第40話「第二章」その26

「先遣部隊が対処を始めました」

 桜橋の南の水面上に阻止機能を兼ねて構築された前線拠点には、第三十五普通科連隊長などの幹部も駐在している。雨は激しくなっているが皆そのまま雨に打たれ、それを気にする素振りもない。

「こちらも作戦を開始する。総員準備!」

 こちらでは先遣部隊が処理しきれなかった個体を最終的に掃討することになっていた。使用する機材は先遣部隊と同じく八九式小銃が中心。だが万が一に備えそれより威力の高い重火器も準備されている。

「しかし、市民団体が」

「──どこから入った」

 隊員が指摘するように、堀川の両岸には動物愛護を訴える団体や自衛隊の違憲性を訴える団体などが続々と集まってきていた。彼らは自衛隊とは対照的に傘をさし、

『動物を守れー!』

『自衛隊は撤退しろー!』

 続々と掛け声が上げている。

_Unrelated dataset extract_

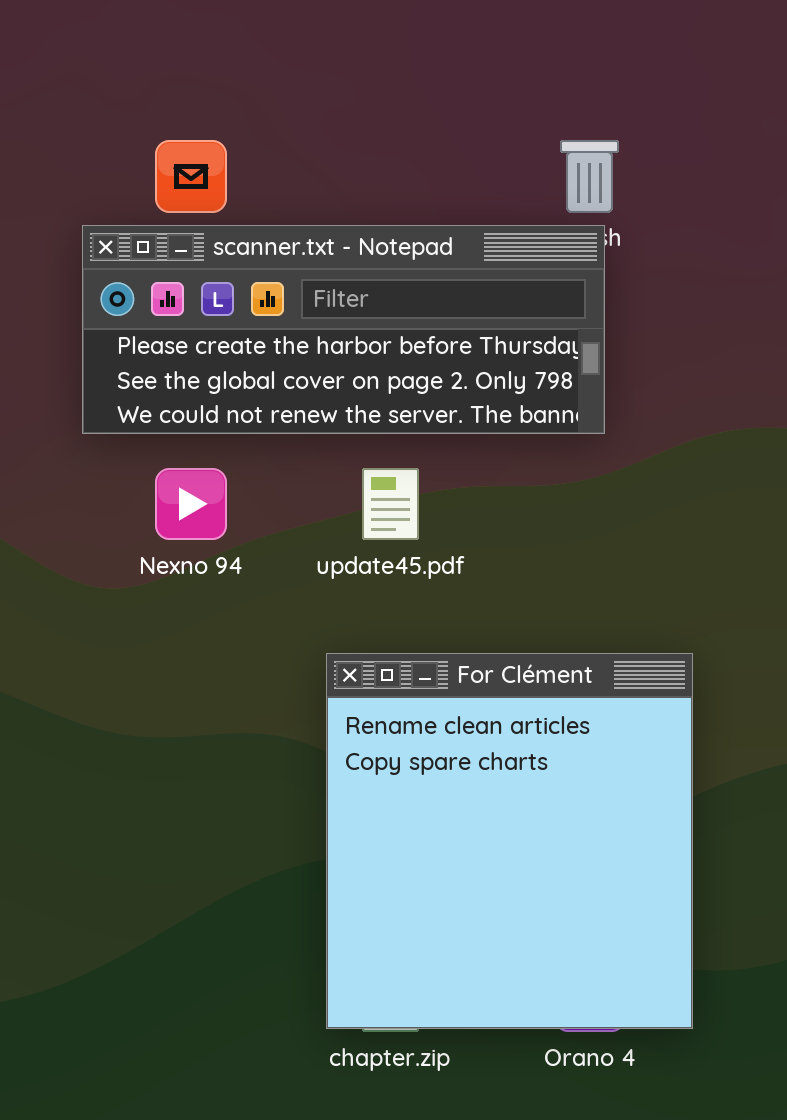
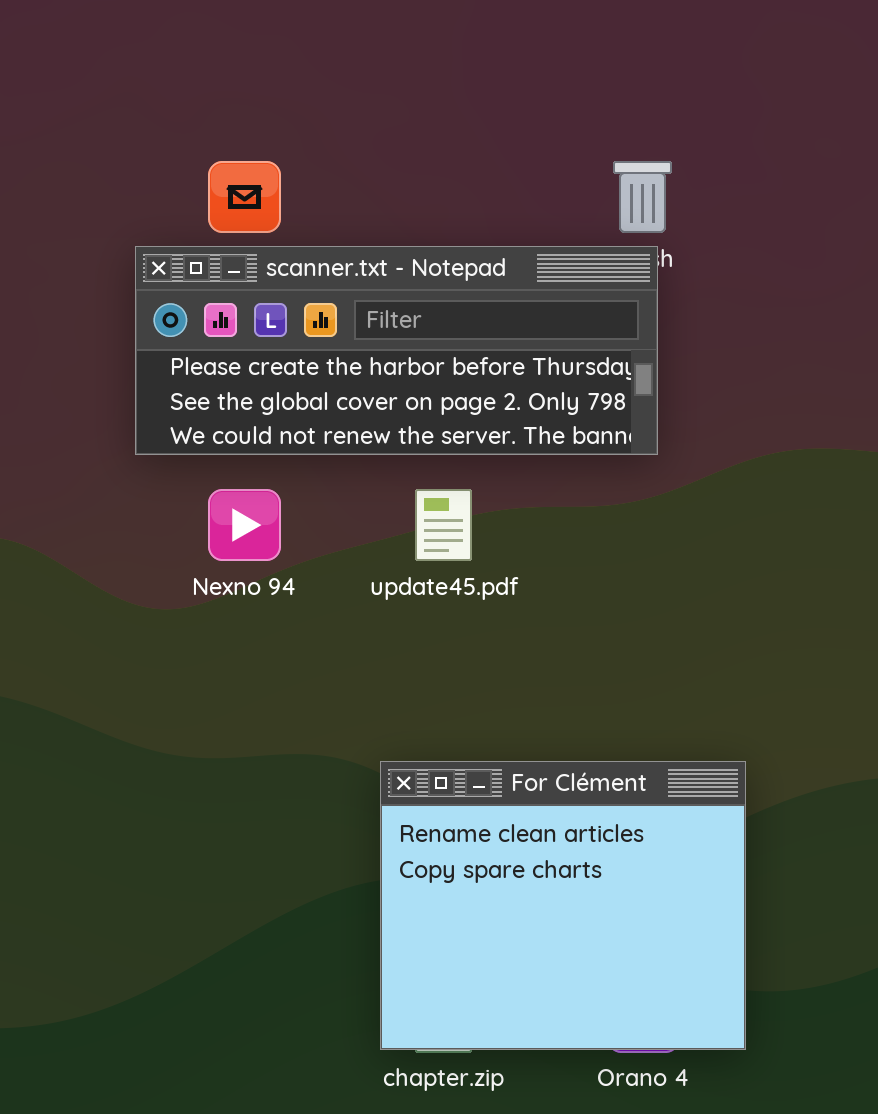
For Clément: [326,653,693,1029] -> [380,761,746,1050], resized

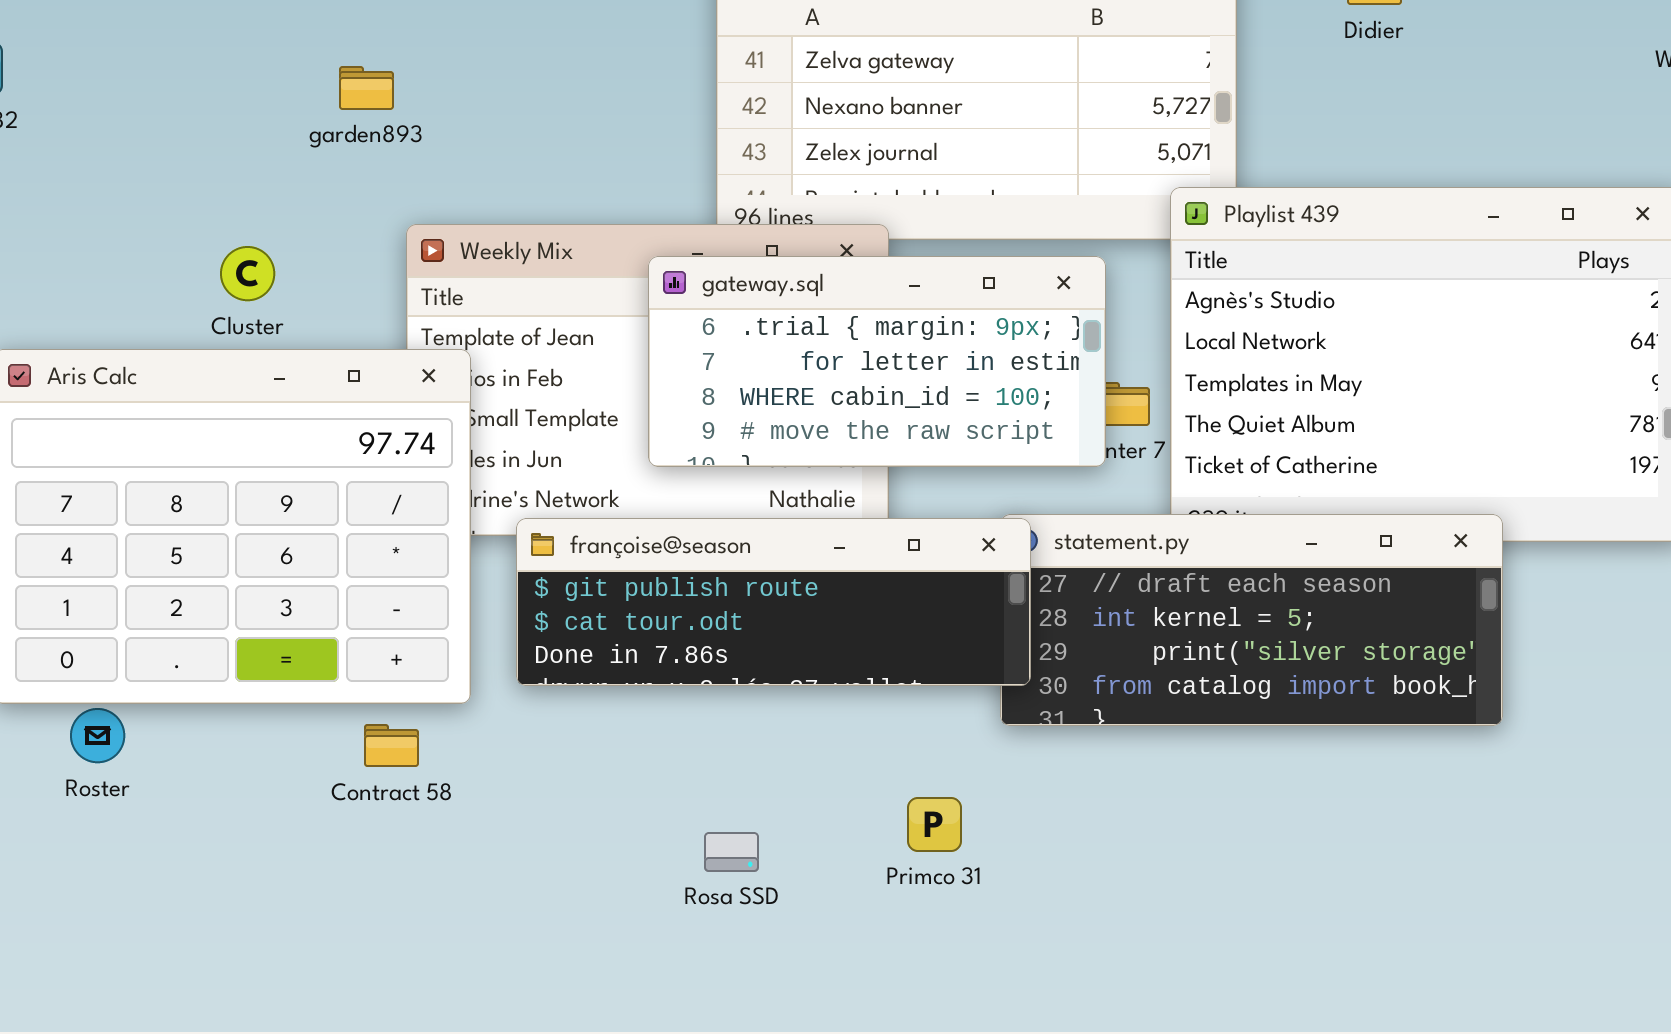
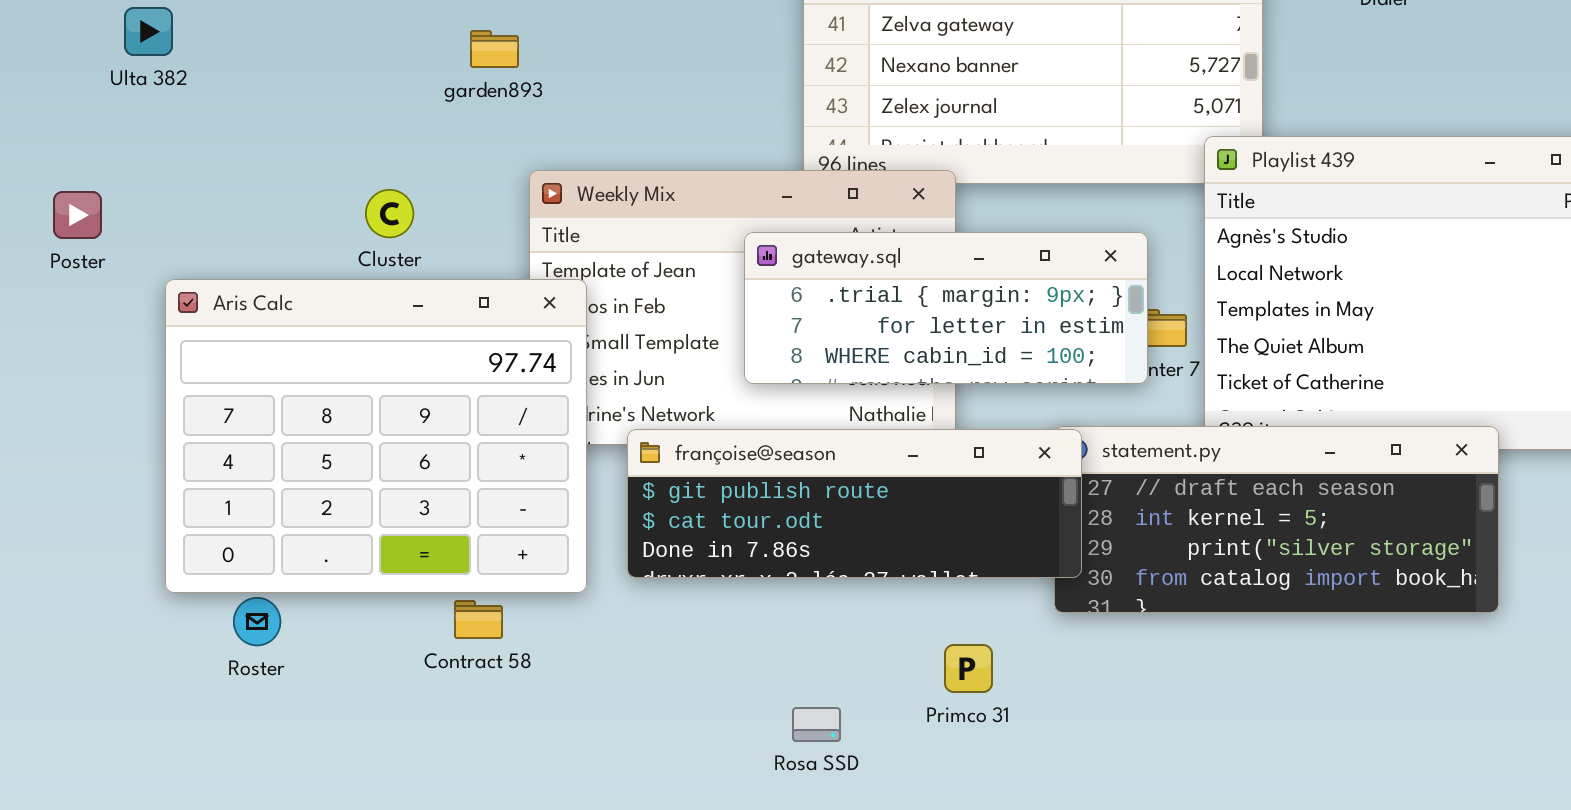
gateway.sql: [648,256,1106,467] -> [744,232,1148,384], resized
Contract 58: [364,724,419,767] -> [454,600,503,639], moved
Primco 31: [907,797,962,852] -> [944,644,993,693], moved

それを聞き、銃を構えている隊員達が躊躇いを見せるのを、隊長はすぐに気付いた。

「どうしますか」

「個人的にはマルタイをあいつらにぶつけてやりたい気分だが、自衛隊はそんな市民でも守る義務がある。このまま作戦を続行する!」

「マルタイ確認、川面中央、伝馬橋付近!」

「構え!」

 隊長の、拡声器を通さずとも周囲を圧倒する声で隊員達は銃口を一定ポイントに向ける。

「まもなくポイントに到達」

「撃て!」

 市民団体のシュプレヒコールを遮り、発砲音が大きな塊として轟いた。そして巨大ウナギは最後の抵抗か思い切り水を巻き上げた後、水中に沈んでいく。巻き上げた水は周囲に掛かり、市民団体のメンバーの一部は悲鳴を上げる。一方自衛隊の方はお構い無し。そんなこと、当然だからだった。

「概ね命中の模様」

 監視役の隊員が報告する。それを聞き、隊長は続けて

「次弾準備!」

と大声で指示。市民団体は再びシュプレヒコールで応戦したが

「構え!」

 もう彼らは怯まない。

「マルタイ確認!」

「重火器の使用許可が出ました!」

「了解、次から使う。──撃て!」

 さらに銃弾が放たれ、銃身は雨がすぐに湯気へ変わるほどの加熱状態になる。

 先遣隊の弾の手持ちが無くなった第三射以降は対処する数も格段に増えたが、それに合わせるように機関銃MINIMIなど強力な武器が次々と投入され、上陸する個体はない。水面はだんだんと、巨大ウナギの亡骸で埋め尽くされるようになった。

「次でひとまず区切りです」

「了解。──撃て!」

 計三十二回。総計六十一体のマルタイを撃破し、自衛隊は下流へと移動し始めた。